Luxembourg, 31 January 2013
“The effectiveness of EU funding for municipal waste management infrastructures was limited due to the poor implementation of supporting measures” – say EU Auditors
In 2010, it was calculated that the average EU citizen generates approximately 500 kg of municipal waste annually, which if not collected, treated and disposed of properly, can cause negative environmental impacts. However, proper waste management can lead to an improvement in the use of resources, because treated municipal waste can also be a source of raw materials. As a result, the EU has introduced common standards and targets in the form of directives for the management of municipal waste and co-finances waste management infrastructures in specific regions. EU contribution to waste management infrastructures is significant: structural measures earmarked amounts represented 10.8 billion € during the 2000-2013 period.
EU Auditors found that the effectiveness of EU structural measures funding for municipal waste management infrastructures was limited. Only the performance of projects relying on an appropriate separate collection at the source was satisfactory. Regions that implemented supporting measures (such as the running of information and awareness campaigns, the redesigning of administrative procedures or the putting in place of financial incentives or disincentives), including economic instruments, achieved EU waste policy objectives. EU funding spent in other regions lead to only minor improvements in the management of waste. The implementation of these supporting measures was not a condition for receiving an EU grant.
The Court noted significant weaknesses regarding the reporting of achievement of EU targets, making it difficult for the Commission to monitor performance. Although in almost all the regions selected, some improvements in the management of waste were observed, per capita waste generation increased in six of the eight regions. Only one quarter of the regions significantly increased the separate collection rate, resulting in a reduction on the reliance on landfilling, and generally met EU targets. Waste was generally landfilled without any pre-treatment or following a deficient one.
“Europeans are consuming more, and producing more waste. The EU Waste Directive requires that Member States treat and dispose of waste without risk to water, air and soil and without causing noise or odour problems,”, said Ovidiu Ispir, the ECA member responsible for the report, “As you can see from our report, this is just not being done”.
Notes to the editors:
European Court of Auditors (ECA) special reports are published throughout the year, presenting the results of selected audits of specific EU budgetary areas or management topics.

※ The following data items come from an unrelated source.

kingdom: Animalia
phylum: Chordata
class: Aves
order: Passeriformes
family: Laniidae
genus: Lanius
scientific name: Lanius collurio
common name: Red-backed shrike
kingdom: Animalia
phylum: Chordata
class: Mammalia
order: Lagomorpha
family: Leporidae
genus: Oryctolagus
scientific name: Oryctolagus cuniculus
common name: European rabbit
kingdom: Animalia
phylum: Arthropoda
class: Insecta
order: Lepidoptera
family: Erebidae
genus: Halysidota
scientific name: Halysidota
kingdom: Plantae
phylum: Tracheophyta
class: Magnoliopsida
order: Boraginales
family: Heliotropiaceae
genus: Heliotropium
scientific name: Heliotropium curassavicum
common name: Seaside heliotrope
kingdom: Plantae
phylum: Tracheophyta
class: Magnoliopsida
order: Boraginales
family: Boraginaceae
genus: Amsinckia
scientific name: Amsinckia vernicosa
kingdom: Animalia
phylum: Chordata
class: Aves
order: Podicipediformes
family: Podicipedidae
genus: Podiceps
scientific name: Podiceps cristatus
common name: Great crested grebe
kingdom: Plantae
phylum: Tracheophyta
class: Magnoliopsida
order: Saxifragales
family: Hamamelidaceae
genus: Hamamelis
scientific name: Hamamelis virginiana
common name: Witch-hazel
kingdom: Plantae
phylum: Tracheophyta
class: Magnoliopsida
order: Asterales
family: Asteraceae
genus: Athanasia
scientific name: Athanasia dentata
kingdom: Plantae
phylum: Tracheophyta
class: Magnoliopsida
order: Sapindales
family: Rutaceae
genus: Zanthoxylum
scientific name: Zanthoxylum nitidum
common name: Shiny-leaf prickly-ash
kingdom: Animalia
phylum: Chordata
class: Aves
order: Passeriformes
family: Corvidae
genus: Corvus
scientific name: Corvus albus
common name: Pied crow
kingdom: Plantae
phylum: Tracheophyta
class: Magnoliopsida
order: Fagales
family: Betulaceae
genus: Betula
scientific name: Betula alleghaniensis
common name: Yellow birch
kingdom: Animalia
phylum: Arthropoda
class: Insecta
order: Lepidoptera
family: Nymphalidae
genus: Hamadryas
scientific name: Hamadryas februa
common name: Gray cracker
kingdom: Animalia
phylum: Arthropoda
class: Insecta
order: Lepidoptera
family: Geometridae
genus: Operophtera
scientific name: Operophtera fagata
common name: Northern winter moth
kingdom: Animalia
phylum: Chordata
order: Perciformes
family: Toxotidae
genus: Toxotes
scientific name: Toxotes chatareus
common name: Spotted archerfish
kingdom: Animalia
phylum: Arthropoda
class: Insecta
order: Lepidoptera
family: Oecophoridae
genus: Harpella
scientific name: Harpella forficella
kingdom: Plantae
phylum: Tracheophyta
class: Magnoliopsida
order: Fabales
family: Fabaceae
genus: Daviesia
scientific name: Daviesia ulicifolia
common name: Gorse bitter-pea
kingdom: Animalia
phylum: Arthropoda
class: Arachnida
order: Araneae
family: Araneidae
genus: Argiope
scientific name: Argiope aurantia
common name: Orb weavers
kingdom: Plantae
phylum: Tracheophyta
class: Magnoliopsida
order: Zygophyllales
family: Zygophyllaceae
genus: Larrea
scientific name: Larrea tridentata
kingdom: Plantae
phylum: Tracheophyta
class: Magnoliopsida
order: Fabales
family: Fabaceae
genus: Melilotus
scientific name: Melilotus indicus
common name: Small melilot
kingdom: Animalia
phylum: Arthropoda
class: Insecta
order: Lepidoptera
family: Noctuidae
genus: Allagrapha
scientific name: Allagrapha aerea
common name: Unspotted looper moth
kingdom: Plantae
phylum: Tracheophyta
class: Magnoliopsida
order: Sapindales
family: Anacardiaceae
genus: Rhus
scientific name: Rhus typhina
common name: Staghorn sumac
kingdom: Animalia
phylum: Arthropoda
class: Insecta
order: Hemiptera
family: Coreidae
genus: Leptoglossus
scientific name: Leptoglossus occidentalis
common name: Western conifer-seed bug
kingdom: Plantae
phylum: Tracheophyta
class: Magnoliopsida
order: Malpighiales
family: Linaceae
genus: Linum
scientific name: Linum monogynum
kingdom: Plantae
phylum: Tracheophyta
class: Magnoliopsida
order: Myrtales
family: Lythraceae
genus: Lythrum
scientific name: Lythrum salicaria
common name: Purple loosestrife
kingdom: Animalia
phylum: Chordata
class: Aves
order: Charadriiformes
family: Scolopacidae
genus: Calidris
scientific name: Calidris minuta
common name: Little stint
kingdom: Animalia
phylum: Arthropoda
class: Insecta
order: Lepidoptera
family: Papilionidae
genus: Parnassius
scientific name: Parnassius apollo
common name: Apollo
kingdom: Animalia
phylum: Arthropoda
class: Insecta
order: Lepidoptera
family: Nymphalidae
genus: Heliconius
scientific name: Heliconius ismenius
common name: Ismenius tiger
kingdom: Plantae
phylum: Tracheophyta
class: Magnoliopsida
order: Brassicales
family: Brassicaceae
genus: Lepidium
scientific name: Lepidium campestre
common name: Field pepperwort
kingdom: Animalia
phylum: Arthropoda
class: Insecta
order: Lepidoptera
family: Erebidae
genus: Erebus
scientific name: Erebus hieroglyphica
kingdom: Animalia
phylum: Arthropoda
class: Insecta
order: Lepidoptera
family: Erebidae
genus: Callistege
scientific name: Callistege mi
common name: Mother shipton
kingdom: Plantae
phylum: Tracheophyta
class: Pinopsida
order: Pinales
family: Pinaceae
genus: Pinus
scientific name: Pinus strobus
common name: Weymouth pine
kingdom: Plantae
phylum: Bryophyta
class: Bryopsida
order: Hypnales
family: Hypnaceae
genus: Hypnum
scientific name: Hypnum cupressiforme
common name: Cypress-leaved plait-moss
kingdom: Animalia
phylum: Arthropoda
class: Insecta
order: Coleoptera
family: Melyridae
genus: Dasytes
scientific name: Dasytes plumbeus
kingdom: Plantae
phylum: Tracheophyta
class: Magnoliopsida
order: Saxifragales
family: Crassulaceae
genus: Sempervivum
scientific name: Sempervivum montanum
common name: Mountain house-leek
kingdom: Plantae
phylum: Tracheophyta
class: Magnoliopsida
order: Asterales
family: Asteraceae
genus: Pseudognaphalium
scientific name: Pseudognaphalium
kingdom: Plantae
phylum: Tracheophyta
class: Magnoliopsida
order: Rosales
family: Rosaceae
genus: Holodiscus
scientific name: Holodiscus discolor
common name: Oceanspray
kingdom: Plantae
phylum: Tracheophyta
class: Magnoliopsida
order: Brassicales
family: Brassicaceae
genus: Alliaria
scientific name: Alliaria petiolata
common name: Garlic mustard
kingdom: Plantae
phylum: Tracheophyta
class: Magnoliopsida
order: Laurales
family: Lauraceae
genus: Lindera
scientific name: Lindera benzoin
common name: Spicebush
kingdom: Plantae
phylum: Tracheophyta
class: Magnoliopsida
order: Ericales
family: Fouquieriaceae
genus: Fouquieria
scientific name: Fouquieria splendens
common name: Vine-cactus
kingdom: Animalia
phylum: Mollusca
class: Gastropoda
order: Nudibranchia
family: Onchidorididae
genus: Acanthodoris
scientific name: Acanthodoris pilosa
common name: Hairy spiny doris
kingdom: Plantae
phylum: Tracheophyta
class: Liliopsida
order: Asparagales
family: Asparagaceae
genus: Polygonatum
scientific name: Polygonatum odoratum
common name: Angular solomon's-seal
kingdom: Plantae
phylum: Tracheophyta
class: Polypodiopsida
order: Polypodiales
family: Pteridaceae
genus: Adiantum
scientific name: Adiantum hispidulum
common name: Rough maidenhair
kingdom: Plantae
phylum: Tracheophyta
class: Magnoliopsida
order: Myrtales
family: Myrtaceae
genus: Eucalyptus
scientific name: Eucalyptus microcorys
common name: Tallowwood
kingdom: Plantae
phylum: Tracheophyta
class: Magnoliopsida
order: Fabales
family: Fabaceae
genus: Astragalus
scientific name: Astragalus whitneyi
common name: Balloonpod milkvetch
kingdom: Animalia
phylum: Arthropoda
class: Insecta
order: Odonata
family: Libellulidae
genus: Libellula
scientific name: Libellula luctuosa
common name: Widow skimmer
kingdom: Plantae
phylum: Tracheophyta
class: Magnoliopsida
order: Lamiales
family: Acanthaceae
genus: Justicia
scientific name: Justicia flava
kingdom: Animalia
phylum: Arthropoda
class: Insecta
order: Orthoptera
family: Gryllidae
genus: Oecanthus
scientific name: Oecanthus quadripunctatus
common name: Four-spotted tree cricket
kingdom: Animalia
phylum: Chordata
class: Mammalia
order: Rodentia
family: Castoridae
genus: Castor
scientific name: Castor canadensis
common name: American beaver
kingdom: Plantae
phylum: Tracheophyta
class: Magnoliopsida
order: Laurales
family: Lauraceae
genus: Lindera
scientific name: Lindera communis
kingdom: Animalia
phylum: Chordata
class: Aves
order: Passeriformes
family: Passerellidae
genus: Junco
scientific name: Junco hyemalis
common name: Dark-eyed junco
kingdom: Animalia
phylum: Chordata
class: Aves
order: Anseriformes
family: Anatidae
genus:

This special report (SR 20/2012) entitled “Is Structural measures funding for municipal waste management infrastructure projects effective in helping Member States achieve EU waste policy objectives?” directly assessed the performance of 26 sampled waste management infrastructures and reviewed the achievement of EU waste policy objectives as well as the implementation of supporting measures in eight regions where the infrastructures were located. The role of the Commission was also examined.
The Court’s audit focused on EU co-financing of municipal waste management infrastructures and examined whether the funding was effective in helping Member States achieve EU waste policy objectives.
The Court concluded that, although in almost all the regions selected some improvements in the management of waste were observed, the effectiveness of structural measures funding for municipal waste management infrastructures was hampered by the poor implementation of supporting measures: (a) The performance of the co-financed infrastructures was highly dependent upon waste collection strategies. Concerning landfills, waste was deposited without adequate treatment and in general insufficient financial amounts were put aside to cover closure and after-care costs; (b) The reporting on the achievement of EU targets was hampered by the reliability of data, making monitoring by the Commission difficult. Although in almost all regions some improvements in waste management were observed, per capita waste generation increased in six of the eight regions audited. In the two regions which contributed to the achievement of EU targets, biodegradable waste was collected separately and landfill taxes more widely implemented resulting in a reduction of the reliance on landfilling. Waste was generally landfilled without adequate treatment; (c) The effectiveness of EU funding was not maximised due to the weak implementation of supporting information, administrative and economic measures. The implementation of these supporting measures was not a condition for receiving an EU grant. Weaknesses were also noted in EU waste regulatory framework and EU guidelines.
The Court recommends that (a) Member States should focus on waste management infrastructures treating waste previously segregated at source; (b) Member States should set up reliable and complete waste management databases and the Commission should test the reliability of the statistics received from the Member States. The Commission, the Parliament and the Council should consider linking EU financial support to the achievement of EU waste policy objectives. (c) Member States should pay greater attention to public participation and adherence, focus on separate collection, including biodegradable waste when cost effective, and impose landfill taxes to encourage waste prevention and recycling ; reduced rates of assistance should be applied when the “polluter pays principle” is not applied. (d) The Commission should make the EU contribution subject to the implementation of supporting measures, propose waste prevention targets, and clarify the concept of treatment before disposal
The Commission should request the implementation of these recommendations from the Member
States before granting EU financial support.